** Opening DATA LISTING block **

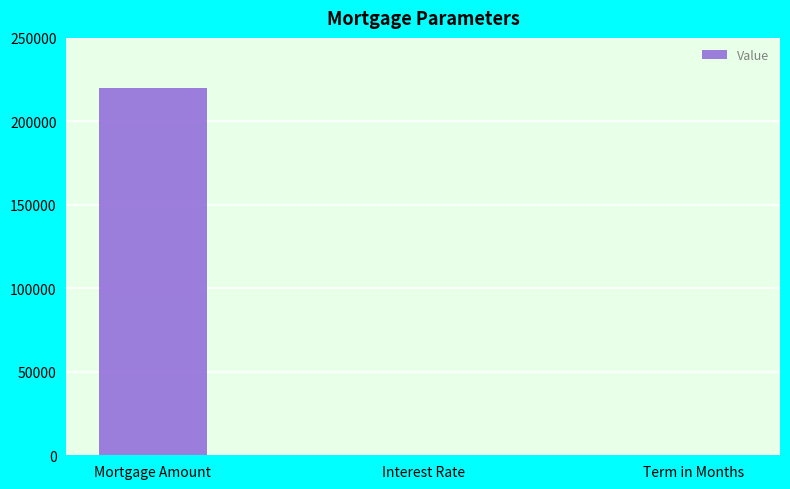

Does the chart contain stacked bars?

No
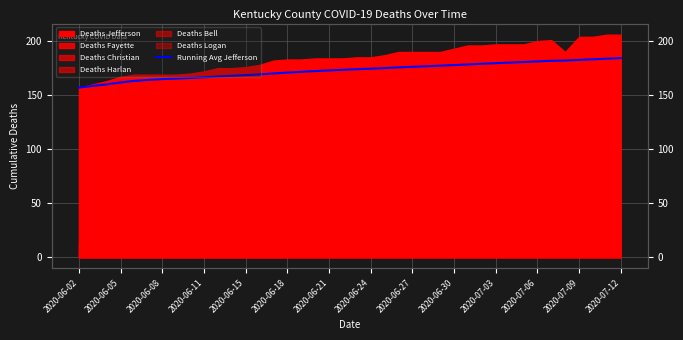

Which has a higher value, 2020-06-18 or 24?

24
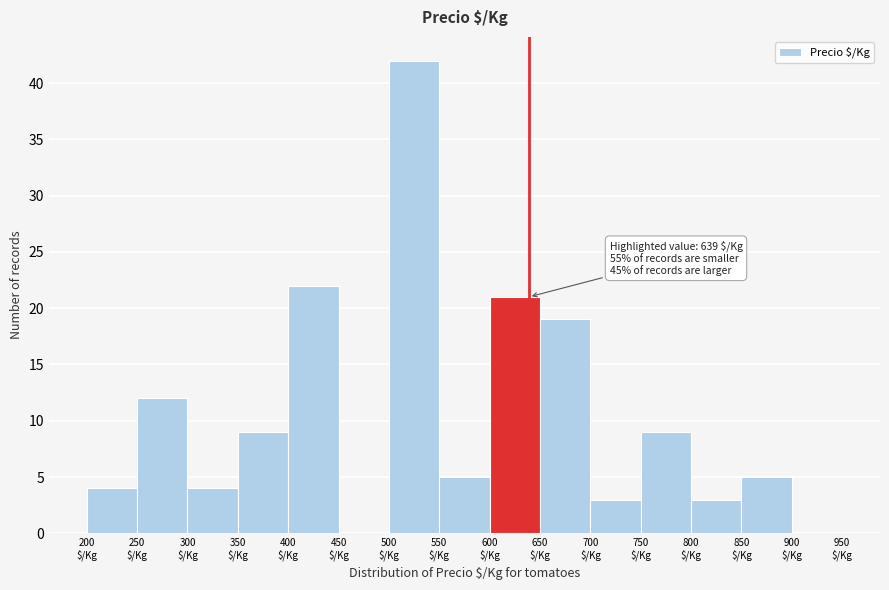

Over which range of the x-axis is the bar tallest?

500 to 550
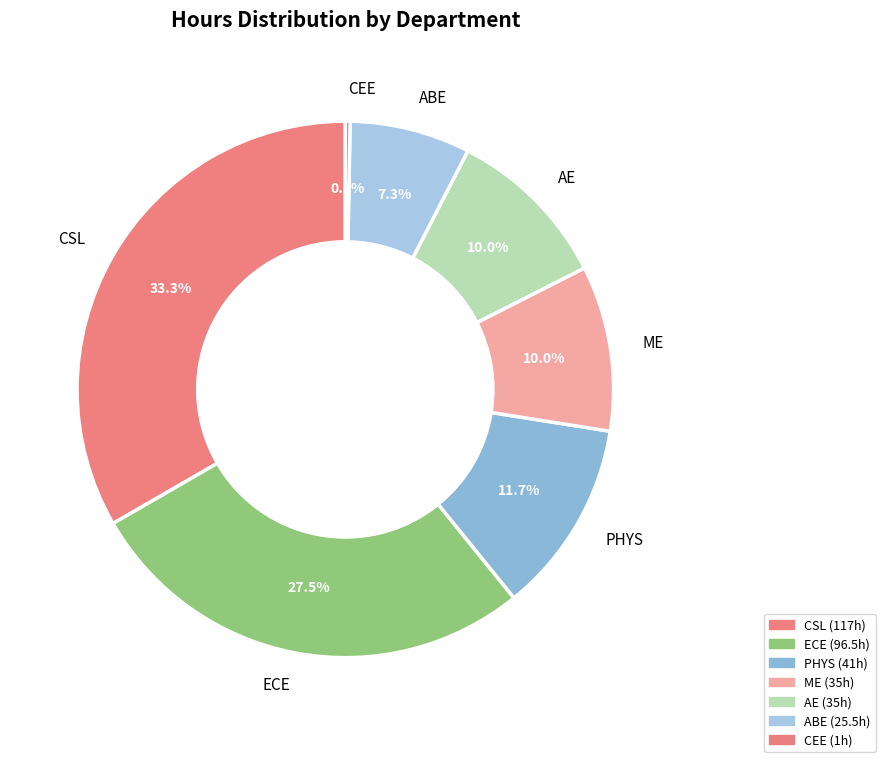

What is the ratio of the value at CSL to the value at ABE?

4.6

** Closing DATA LISTING block **
** Opening DATA LISTING block **

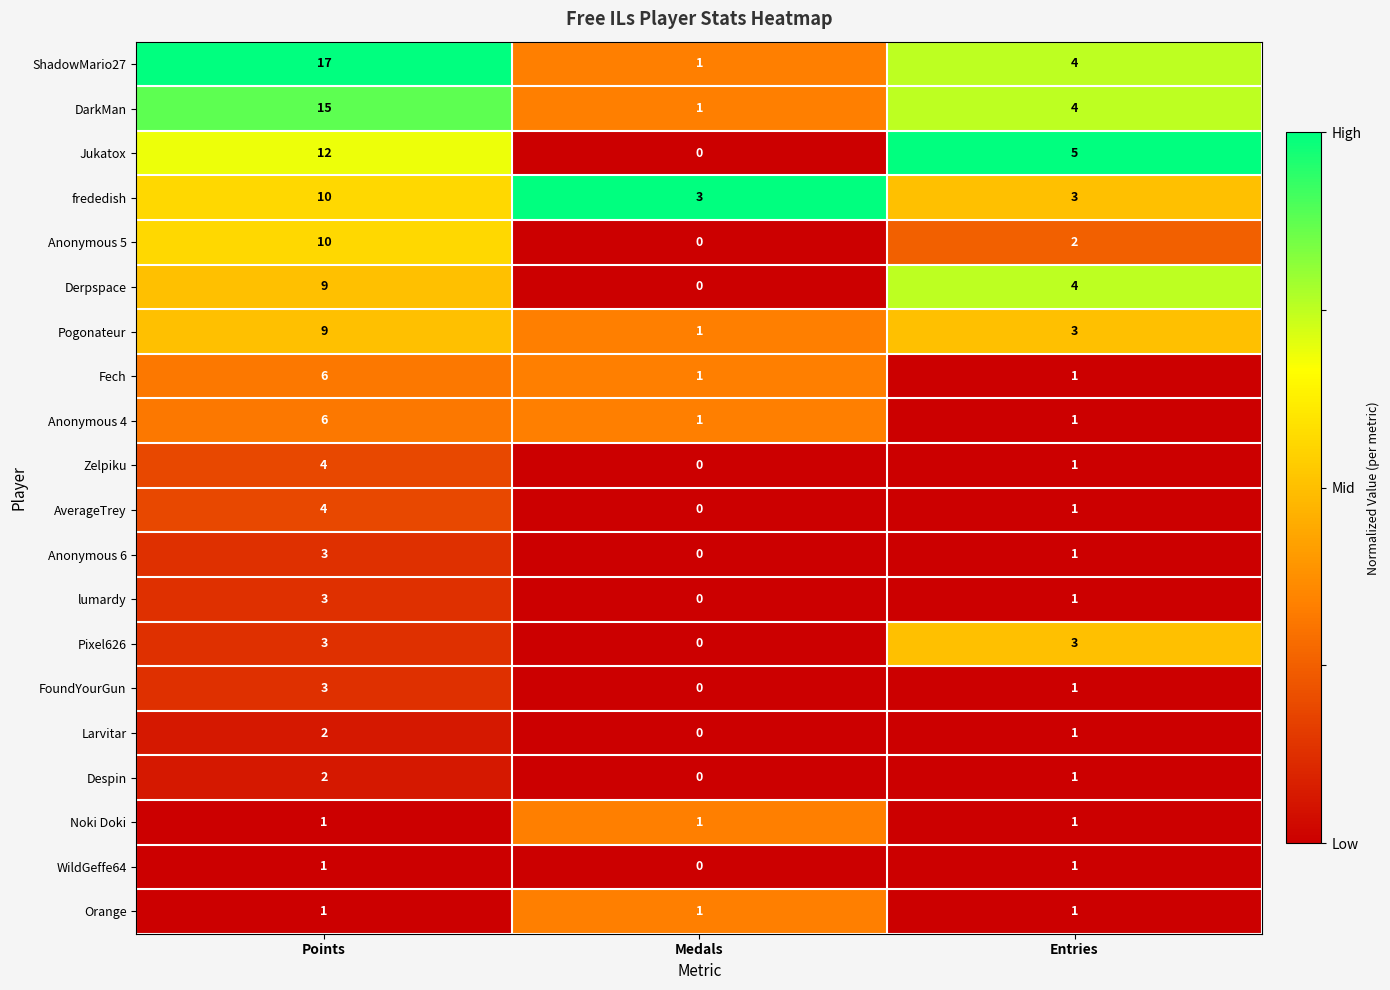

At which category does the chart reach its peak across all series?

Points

** Closing DATA LISTING block **

> _WHAT IS EXPECTED_: Render the records from the line containing "Does the chart contain stacked bars?" through the line containing "What is the" as a Markdown table with the columns Number and Line, one nonblank line per row. Omit the pictures.

> _SOLUTION TO THE PROBLEM_:
| Number | Line |
|---|---|
| 1 | Does the chart contain stacked bars? |
| 2 | No |
| 3 | Which has a higher value, 2020-06-18 or 24? |
| 4 | 24 |
| 5 | Over which range of the x-axis is the bar tallest? |
| 6 | 500 to 550 |
| 7 | What is the ratio of the value at CSL to the value at ABE? |